Damaging Bird Habitat
Those goats were either eating or trampling four endangered plants and damaging the habitat of two bird species and a lizard, the Navy said. But the Navy decided in July that trapping was no longer economical, and spent $32,500 to hire civilian sharpshooters, who shot 461 goats.
The Olympic goats do not have to die, say Rolf Johnson, of the state Department of Game’s big game management program, and Charlie Raines, of the Sierra Club’s national park committee.
Goats have been successfully transplanted to other states and to the Cascades, where they are native, they said.
Alaska has the most mountain goats in the United States, a stable population of about 15,000, said Bill Taylor, of the Alaska Department of Fish and Game.
In 1981, park officials began experimenting with methods of cutting the goat herd, including transplanting and sterilization.
Bruce Moorhead, the park’s wildlife management biologist, said nearly 200 goats were moved to Montana, Utah, Nevada and parts of the Cascades.
With transportation and medication, trapping costs about $1,000 per animal. Removing goats by helicopter can cost as much as $1,200 apiece.
“I guess the final question is going to be that if the goats are of such value that they need to be saved and moved somewhere else, can we afford to do it?” asked Chandler.
Favors Sterilization
Amory favors sterilization, partly for its research potential. About 15 of the park’s goats have undergone tubal ligations, vasectomies, or hormonal implants, but the process is nearly as expensive as relocating. And hormonal implants must be repeated periodically.
A combination of alternatives could be used, some officials say.
The rugged terrain makes it difficult to capture all the goats alive, and those that cannot be removed or sterilized safely could be shot, Moorhead said.
Even Amory said that he would not object to controlled shooting if officials tried to sterilize or move most of the goats.

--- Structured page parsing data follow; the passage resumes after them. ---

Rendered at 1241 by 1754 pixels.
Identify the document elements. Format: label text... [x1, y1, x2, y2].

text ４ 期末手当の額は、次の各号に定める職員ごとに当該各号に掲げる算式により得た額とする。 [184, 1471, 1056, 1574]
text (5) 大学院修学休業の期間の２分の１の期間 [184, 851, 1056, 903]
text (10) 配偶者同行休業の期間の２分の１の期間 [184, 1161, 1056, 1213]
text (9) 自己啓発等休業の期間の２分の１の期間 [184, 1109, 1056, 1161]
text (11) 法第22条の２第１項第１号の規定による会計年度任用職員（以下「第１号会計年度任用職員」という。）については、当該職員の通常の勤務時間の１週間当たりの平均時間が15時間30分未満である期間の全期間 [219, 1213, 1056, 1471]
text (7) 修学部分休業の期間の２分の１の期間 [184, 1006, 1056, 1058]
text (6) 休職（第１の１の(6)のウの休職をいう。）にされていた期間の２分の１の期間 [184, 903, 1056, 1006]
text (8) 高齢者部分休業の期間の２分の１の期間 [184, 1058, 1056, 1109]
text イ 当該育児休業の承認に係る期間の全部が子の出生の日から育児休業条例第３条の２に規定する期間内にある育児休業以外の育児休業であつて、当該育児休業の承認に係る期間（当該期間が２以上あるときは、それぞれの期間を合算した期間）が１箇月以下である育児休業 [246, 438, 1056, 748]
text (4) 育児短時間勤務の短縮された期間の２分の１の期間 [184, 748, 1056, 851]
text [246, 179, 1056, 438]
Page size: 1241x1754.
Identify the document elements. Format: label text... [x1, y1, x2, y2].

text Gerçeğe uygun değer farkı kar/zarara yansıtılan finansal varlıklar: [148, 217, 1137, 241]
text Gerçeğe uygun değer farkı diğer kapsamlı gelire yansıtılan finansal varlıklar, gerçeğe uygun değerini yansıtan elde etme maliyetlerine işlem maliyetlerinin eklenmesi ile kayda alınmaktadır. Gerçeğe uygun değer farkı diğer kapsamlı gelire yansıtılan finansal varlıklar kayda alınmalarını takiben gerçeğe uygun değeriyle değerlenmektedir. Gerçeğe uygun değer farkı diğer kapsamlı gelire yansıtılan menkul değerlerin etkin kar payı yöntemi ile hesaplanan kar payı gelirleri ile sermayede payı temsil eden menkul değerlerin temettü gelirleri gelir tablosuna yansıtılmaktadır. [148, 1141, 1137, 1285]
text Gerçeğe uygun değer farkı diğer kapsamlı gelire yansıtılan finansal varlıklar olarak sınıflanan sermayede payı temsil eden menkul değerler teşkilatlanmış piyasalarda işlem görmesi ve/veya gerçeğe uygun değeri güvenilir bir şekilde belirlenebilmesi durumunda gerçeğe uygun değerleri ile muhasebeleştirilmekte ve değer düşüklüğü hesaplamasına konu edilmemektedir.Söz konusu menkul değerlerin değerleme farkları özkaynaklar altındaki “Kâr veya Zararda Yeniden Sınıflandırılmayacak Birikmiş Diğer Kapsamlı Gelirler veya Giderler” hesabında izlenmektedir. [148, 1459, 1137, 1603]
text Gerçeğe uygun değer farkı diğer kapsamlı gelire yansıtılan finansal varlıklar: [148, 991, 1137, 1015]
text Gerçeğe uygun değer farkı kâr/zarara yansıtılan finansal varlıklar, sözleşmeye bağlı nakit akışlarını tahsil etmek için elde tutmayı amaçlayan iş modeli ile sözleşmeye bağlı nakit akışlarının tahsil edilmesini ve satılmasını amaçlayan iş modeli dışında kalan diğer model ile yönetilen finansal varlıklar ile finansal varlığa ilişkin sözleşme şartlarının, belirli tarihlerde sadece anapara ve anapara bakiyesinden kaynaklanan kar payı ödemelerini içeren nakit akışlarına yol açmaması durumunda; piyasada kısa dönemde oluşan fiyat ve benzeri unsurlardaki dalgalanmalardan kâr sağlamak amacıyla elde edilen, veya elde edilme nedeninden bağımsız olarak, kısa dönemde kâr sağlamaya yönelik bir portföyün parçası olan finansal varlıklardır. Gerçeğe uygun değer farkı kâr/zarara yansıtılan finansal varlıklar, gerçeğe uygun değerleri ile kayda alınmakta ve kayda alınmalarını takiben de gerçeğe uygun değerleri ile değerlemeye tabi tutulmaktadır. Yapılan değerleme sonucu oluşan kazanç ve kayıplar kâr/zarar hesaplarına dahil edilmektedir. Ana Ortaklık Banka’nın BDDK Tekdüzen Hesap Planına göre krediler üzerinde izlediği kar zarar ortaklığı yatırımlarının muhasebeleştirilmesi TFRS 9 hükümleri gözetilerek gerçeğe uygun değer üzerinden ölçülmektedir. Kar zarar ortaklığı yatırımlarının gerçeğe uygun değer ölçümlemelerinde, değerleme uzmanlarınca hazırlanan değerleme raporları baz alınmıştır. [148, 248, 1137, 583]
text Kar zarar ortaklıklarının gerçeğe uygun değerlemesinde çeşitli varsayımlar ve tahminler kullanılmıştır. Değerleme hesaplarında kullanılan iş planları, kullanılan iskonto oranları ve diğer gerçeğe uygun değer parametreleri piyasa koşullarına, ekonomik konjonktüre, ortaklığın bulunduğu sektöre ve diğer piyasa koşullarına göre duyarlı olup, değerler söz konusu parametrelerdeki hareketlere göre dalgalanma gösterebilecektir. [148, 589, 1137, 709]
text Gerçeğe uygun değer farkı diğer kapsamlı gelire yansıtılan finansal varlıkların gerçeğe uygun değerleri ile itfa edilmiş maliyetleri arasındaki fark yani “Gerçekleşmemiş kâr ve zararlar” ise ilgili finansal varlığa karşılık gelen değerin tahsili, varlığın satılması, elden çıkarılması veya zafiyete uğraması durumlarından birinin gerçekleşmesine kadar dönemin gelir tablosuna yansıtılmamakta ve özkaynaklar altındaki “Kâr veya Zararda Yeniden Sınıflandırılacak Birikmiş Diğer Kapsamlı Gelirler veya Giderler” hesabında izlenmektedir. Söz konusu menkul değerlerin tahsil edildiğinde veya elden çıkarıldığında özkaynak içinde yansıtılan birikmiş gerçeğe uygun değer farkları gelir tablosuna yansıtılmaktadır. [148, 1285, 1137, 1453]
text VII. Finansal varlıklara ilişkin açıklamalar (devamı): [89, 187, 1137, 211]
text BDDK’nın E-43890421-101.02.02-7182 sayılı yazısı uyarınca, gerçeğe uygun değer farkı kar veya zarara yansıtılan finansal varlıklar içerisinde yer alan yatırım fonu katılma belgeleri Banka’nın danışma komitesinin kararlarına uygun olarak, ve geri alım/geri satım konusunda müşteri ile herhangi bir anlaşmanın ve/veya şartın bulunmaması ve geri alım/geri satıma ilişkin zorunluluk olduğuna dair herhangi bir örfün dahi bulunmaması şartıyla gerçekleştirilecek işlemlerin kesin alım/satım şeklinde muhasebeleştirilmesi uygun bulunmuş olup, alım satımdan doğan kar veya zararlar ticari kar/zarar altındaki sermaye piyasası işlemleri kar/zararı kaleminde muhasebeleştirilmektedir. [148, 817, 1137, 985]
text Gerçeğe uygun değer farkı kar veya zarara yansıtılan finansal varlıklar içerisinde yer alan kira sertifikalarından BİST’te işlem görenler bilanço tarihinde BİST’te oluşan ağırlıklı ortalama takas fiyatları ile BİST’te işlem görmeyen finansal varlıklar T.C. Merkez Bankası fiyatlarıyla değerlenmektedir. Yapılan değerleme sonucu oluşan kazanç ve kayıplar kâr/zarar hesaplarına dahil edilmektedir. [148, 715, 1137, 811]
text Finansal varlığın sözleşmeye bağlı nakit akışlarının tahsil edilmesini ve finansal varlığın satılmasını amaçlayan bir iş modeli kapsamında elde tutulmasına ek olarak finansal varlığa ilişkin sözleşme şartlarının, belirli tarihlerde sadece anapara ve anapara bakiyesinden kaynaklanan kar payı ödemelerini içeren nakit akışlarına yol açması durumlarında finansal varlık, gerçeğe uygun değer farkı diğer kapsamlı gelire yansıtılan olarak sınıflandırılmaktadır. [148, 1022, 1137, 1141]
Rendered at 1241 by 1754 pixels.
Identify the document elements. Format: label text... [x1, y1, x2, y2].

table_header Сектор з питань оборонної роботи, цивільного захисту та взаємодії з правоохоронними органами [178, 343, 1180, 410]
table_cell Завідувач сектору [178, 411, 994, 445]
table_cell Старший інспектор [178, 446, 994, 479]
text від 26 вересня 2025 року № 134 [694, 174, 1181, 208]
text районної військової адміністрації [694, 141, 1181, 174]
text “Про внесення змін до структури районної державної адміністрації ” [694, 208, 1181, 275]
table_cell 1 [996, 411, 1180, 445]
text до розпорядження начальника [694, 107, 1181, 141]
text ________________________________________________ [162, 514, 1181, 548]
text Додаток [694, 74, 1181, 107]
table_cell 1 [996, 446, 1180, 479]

And, although mass shooting is not something the Wilderness Society would welcome, “If all the best research . . . says (trapping the goats) doesn’t seem to work in that rugged country, then it’s necessary to do what is required,” said Jean Durning, that group’s regional director.
“The society’s basic philosophy is that in places that are wild, the natural system is what should be protected. The goats are not part of the natural system there.”